Entenda por que a Etiópia está prestes a entrar em uma guerra civil
Enquanto o mundo se voltava para a cobertura das eleições norte-americanas, os etíopes iniciaram um grave conflito armado na região de Tigray, no norte do país
Quase exatamente um ano depois de receber o Prêmio Nobel da Paz, o primeiro-ministro da Etiópia, Abiy Ahmed, ordenou um ataque a Tigray que pode dar início a uma guerra civil no país. Colocado no poder em 2019, Ahmed foi premiado por estabelecer a paz com a vizinha Eritreia após dois anos de guerra, além de ter implementado mudanças significativas no seu primeiro ano de governo. Entre elas está o fim de medidas repressivas, que eram comuns no governo etíope até então. O descontentamento com o governante só começou em 2020, depois que as eleições previstas para acontecer em agosto foram adiadas por tempo indeterminado sob a alegação de elas representariam um risco para o aumento de casos de coronavírus. A votação serviria para eleger um novo parlamento que, por sua vez, apontaria um novo primeiro-ministro. Entre os partidos que desaprovam a decisão está a Frente de Libertação do Povo Tigré, grupo étnico que compõe a maior parte da população do país e dá nome à região de Tigray ao norte. Descontentes com a prolongação do mandato de Abiy Ahmed, autoridades locais decidiram realizar as suas próprias eleições em setembro, que tiveram a participação de mais de dois milhões de pessoas. O governo federal não reconheceu a votação como legítima e, em retaliação, reteve os financiamentos do partido opositor. A tensão entre as partes aumentou até que, na segunda-feira, 2, o principal líder local, Debretsion Fremeichael, alertou que um conflito sangrento poderia ter início.

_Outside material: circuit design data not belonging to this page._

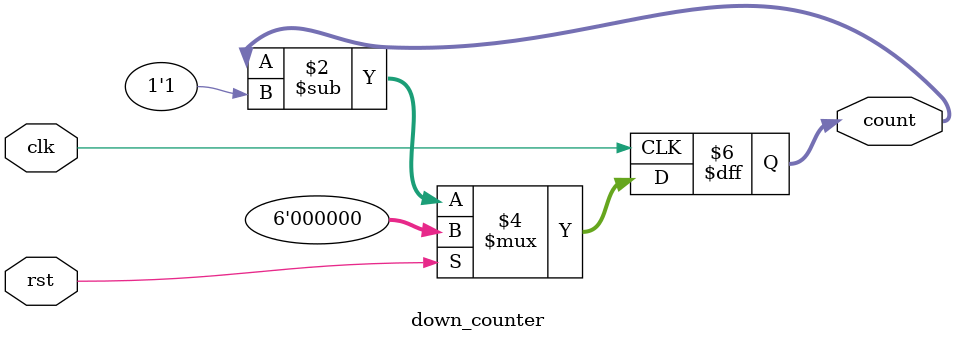
<source format=v>
module down_counter(clk,rst,count);
	input clk,rst;
	output reg [5:0]count;
	
	always@(posedge clk)
		begin
			if(rst)
				count <= 6'b0;
			else
				count <= count - 1'b1;
		end
endmodule
</source>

Nesta quarta, quando a mídia internacional acompanhava a apuração das eleições nos Estados Unidos, o primeiro-ministro cortou as comunicações da região e afirmou que os tigrés tinham atacado uma base militar, motivo pelo qual ele teria enviado tropas de todo o país para atacar o local. Tigray, por sua vez, afirma que essas acusações são falsas e que foi o governo federal quem começou a briga, mas que os tigrés estavam prontos para se tornarem mártires. Por ficar muito próxima da Eritreia, a região tem experiência em conflitos e conta com cerca de 250 mil soldados, conforme estima o International Crisis Group. Além disso, a Etiópia é considerada uma das nações mais bem armadas da África. Nesta sexta, a situação se agravou com o anúncio de que Abiy Ahmed havia ordenado ataques aéreos. Apesar dos números ainda serem incertos por causa da falta de comunicação com Tigray, mortes foram reportadas dos dois lados do campo de batalha. Como a Frente de Libertação do Povo Tigré afirmou que não tem interesse em negociar com o governo, a principal preocupação no momento é que o conflito se espalhe pelo país, visto que outras regiões tem pedido por mais autonomia nos últimos tempos. Casa de 80 grupos étnicos diferentes e a segunda maior população do continente, a Etiópia também tem visto a violência entre grupos crescer, o que levou o governo a restaurar algumas medidas repressivas que Abiy Ahmed foi premiado por ter deixado de lado.
Assim como muitos outros países da África, a Etiópia possui uma democracia frágil e recente. Ainda que se diferencie dos demais por ter sido continuadamente independente ao longo do tempo, sua democracia só se consolidou mesmo em 1995. Além disso, o país ainda sofre com a fome, apesar de ter 90% do PIB composto pela agricultura e ser uma das economias que mais crescem em todo continente, segundo o Fundo Monetário Internacional. O país superou a crise dos anos 1980 que levou milhões à morte, mas metade da sua população ainda tem subnutrição crônica. Uma guerra civil etíope também pode reverberar pelo continente, visto que o país é sede de várias organizações internacionais voltadas para a África, como é o caso da União Africana e da Comissão Econômica das Nações Unidas para a África.